The other issue here is that this Iraqi Canadian contractor is being put through the military justice system. This did not come from the United States Justice Department. On March 10, Secretary Robert Gates, Bush’s Defense Secretary, released a memo asserting greater authority of the military to court-martial contractors. This stems from a 2006 amendment, as you said earlier, that sort of broaden the powers of the military to go after contractors. March 10, Gates asserts it. By March 27, we have the first case, which is against this Iraqi Canadian. In that memo, though, Gates said that first the Justice Department will be consulted and given the opportunity to prosecute these individuals. So, presumably, according to Gates’s memo, he would have gone to the Justice Department and — if he followed all the procedures. The Justice Department said, we’re not going to move on this. That’s the real important point here.

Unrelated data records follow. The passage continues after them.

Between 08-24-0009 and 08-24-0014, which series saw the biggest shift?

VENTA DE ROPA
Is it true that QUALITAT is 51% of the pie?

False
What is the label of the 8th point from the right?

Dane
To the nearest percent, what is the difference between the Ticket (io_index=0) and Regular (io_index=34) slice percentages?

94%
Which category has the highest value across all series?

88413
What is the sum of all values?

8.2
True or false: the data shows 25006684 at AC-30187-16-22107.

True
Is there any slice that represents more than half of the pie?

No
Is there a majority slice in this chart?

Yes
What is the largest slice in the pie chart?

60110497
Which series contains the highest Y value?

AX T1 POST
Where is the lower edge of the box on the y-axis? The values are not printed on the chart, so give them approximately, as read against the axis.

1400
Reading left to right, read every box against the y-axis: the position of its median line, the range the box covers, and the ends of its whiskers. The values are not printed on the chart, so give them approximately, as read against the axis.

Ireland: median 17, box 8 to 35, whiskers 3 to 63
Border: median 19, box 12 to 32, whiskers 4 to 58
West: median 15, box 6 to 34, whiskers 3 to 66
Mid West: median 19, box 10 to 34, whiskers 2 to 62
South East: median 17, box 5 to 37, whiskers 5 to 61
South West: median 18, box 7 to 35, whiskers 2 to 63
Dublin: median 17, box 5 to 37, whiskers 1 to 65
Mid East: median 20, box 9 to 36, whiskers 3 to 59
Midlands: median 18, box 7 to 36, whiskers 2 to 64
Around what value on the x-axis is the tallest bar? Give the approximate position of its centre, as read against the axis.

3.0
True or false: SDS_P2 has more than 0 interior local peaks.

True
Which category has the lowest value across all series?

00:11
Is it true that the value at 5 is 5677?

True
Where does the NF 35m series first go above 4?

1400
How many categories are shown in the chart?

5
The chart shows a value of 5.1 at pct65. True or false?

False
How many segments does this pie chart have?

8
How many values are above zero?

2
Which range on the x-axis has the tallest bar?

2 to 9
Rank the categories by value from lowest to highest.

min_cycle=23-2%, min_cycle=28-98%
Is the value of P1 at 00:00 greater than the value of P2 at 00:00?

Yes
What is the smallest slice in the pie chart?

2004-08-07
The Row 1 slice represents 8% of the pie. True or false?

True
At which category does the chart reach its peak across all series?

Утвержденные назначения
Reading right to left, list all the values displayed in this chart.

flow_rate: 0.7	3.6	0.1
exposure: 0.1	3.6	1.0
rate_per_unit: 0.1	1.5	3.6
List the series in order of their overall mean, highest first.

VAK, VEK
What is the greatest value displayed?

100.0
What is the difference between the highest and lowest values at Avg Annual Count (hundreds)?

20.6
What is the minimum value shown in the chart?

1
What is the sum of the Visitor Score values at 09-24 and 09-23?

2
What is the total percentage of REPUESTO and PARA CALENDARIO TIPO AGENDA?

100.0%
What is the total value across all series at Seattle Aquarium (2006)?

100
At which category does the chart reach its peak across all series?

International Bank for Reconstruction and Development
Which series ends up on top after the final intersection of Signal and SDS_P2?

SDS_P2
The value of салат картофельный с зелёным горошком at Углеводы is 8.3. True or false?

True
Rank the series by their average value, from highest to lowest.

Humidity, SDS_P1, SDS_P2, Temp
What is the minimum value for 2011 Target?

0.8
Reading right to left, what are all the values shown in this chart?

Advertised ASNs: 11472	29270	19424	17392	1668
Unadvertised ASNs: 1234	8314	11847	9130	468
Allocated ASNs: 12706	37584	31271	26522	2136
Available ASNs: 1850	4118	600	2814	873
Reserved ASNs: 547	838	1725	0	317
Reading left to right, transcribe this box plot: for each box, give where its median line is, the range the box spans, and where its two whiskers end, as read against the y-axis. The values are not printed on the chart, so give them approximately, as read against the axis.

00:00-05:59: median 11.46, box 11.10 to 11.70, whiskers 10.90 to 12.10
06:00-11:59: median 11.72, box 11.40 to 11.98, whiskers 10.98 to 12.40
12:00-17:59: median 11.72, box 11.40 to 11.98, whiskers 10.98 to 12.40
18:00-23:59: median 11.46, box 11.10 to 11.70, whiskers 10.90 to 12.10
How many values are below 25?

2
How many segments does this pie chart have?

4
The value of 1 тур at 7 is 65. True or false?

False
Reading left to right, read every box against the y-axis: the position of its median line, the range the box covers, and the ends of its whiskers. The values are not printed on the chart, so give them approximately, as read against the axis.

We can talk about Blackwater’s misconduct in Iraq, potentially criminal activity in the eyes of the military, but the reality is that this is an enforcement-free zone. Impunity and immunity are wed together. The Bush Justice Department has never gone after these guys, and it won’t. Scott Horton, who you’ve had on the show here, lawyer, lecturer at Columbia Law School, says these guys could clearly be tried under the War Crimes Act in the United States. Come on, the Bush administration is not going to go after its politically connected companies, the mercenaries at the vanguard of the operation. So the reality is now that these guys operate in this Wild West atmosphere, and the first person to go down under their new system, ironically, is an Iraqi Canadian contractor.
AMY GOODMAN: And when is the government report going to come out on Nisoor Square?
JEREMY SCAHILL: Well, we don’t know. I mean, it’s —
AMY GOODMAN: FBI report.
JEREMY SCAHILL: Yeah, it could come out any time. I mean, or it could come out years from now. I mean, we don’t know. I think that we could potentially see a token prosecution of someone from Blackwater at some point. This isn’t going to hurt the company’s business, though. Business has never been better for Blackwater.
AMY GOODMAN: We’re going to leave it there. Jeremy Scahill, author of the bestselling book Blackwater: The Rise of the World’s Most Powerful Mercenary Army, Democracy Now! correspondent, a writer for The Nation, a Puffin Fellow. His latest piece came out last night on The Nation’s website called “Contract Justice.”